For ` x , t in R ` let
` p_(t) (x)= ( sin t) x^(2) - (2 cost ) x + sin t` be a family of quadratic polynomials in x with variable coefficients. Let `A(t) = int_(0)^(1) p_(t) ( x)dx ` , Which of the following statements are true?
(I) `A(t) lt 0 `for all t.
(II) A(t) has infinitely many critical points.
(III) A(t) = 0 for infinitely many t.
(IV) `A'(t) lt 0` for all t.

To solve the problem, we need to analyze the function \( A(t) \) defined by the integral of the quadratic polynomial \( p_t(x) \) over the interval from 0 to 1. The polynomial is given as: \[ p_t(x) = \sin(t) x^2 - 2 \cos(t) x + \sin(t) \] We need to compute \( A(t) = \int_0^1 p_t(x) \, dx \). ### Step 1: Compute the integral First, we will compute the integral \( A(t) \): \[ A(t) = \int_0^1 \left( \sin(t) x^2 - 2 \cos(t) x + \sin(t) \right) \, dx \] We can split this integral into three parts: \[ A(t) = \int_0^1 \sin(t) x^2 \, dx - 2 \cos(t) \int_0^1 x \, dx + \int_0^1 \sin(t) \, dx \] ### Step 2: Evaluate each integral 1. **First integral**: \[ \int_0^1 x^2 \, dx = \left[ \frac{x^3}{3} \right]_0^1 = \frac{1}{3} \] Thus, \[ \int_0^1 \sin(t) x^2 \, dx = \sin(t) \cdot \frac{1}{3} = \frac{\sin(t)}{3} \] 2. **Second integral**: \[ \int_0^1 x \, dx = \left[ \frac{x^2}{2} \right]_0^1 = \frac{1}{2} \] Thus, \[ -2 \cos(t) \int_0^1 x \, dx = -2 \cos(t) \cdot \frac{1}{2} = -\cos(t) \] 3. **Third integral**: \[ \int_0^1 \sin(t) \, dx = \sin(t) \cdot 1 = \sin(t) \] ### Step 3: Combine the results Now, we can combine all parts to find \( A(t) \): \[ A(t) = \frac{\sin(t)}{3} - \cos(t) + \sin(t) = \frac{4\sin(t)}{3} - \cos(t) \] ### Step 4: Analyze the statements Now we analyze the statements based on \( A(t) = \frac{4\sin(t)}{3} - \cos(t) \): 1. **Statement I**: \( A(t) < 0 \) for all \( t \).
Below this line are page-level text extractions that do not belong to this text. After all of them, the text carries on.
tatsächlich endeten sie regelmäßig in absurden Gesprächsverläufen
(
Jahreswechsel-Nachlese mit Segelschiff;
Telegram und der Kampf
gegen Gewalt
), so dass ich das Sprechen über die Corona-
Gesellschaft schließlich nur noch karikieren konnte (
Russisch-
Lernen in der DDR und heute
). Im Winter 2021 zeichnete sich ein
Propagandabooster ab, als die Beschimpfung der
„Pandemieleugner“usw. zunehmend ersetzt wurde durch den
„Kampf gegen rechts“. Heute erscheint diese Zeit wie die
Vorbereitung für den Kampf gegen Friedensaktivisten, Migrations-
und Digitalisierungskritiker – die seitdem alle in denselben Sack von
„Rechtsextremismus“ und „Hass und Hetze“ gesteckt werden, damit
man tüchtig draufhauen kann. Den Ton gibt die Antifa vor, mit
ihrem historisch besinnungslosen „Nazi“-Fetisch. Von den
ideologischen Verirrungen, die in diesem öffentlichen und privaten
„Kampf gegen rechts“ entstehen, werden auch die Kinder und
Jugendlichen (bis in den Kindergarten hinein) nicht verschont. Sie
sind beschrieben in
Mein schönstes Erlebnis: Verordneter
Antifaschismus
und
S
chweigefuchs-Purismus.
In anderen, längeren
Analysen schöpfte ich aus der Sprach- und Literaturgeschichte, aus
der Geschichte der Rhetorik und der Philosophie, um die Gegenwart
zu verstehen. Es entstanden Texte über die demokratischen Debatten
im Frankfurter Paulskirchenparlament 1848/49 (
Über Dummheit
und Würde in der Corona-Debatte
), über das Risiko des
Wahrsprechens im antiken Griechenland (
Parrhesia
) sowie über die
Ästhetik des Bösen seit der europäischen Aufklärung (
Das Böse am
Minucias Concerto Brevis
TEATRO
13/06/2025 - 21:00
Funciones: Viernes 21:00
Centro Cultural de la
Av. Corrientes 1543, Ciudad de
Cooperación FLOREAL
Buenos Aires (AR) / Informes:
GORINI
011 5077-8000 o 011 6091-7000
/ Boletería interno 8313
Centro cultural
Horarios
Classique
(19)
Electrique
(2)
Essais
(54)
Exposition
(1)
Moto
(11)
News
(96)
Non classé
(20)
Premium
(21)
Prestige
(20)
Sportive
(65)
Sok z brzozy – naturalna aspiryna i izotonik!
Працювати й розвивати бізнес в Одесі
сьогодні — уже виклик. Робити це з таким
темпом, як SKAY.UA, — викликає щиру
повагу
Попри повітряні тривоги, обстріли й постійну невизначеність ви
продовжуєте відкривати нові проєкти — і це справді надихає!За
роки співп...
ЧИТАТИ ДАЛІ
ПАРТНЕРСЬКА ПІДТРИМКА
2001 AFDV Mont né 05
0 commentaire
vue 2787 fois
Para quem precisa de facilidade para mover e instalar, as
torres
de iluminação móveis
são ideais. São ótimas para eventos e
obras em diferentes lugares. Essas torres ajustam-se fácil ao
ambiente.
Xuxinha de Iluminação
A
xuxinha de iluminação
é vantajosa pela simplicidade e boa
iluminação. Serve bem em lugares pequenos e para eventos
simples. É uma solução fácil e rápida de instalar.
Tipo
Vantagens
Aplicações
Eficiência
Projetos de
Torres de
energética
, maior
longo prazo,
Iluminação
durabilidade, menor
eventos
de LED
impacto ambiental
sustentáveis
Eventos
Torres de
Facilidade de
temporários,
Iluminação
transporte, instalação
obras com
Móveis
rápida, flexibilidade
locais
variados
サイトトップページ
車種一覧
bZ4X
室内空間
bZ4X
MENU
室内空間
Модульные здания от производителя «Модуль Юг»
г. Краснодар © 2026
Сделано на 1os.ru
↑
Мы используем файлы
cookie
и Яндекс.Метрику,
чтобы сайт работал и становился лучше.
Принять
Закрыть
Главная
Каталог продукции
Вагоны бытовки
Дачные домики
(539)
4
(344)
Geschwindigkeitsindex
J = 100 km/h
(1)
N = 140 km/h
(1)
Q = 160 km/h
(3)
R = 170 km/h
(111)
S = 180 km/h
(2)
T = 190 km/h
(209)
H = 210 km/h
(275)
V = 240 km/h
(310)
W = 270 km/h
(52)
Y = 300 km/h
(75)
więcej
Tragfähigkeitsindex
This is not necessarily true since \( \sin(t) \) and \( \cos(t) \) can take values that make \( A(t) \) positive. 2. **Statement II**: \( A(t) \) has infinitely many critical points. To find critical points, we take the derivative \( A'(t) \): \[ A'(t) = \frac{4}{3} \cos(t) + \sin(t) \] Setting \( A'(t) = 0 \) gives us a trigonometric equation which has infinitely many solutions. 3. **Statement III**: \( A(t) = 0 \) for infinitely many \( t \). The equation \( \frac{4\sin(t)}{3} - \cos(t) = 0 \) can be solved for \( t \) and will yield infinitely many solutions. 4. **Statement IV**: \( A'(t) < 0 \) for all \( t \). This is not true as \( A'(t) \) can be positive or negative depending on the values of \( \sin(t) \) and \( \cos(t) \). ### Conclusion The true statements are: - **Statement II**: \( A(t) \) has infinitely many critical points. - **Statement III**: \( A(t) = 0 \) for infinitely many \( t \).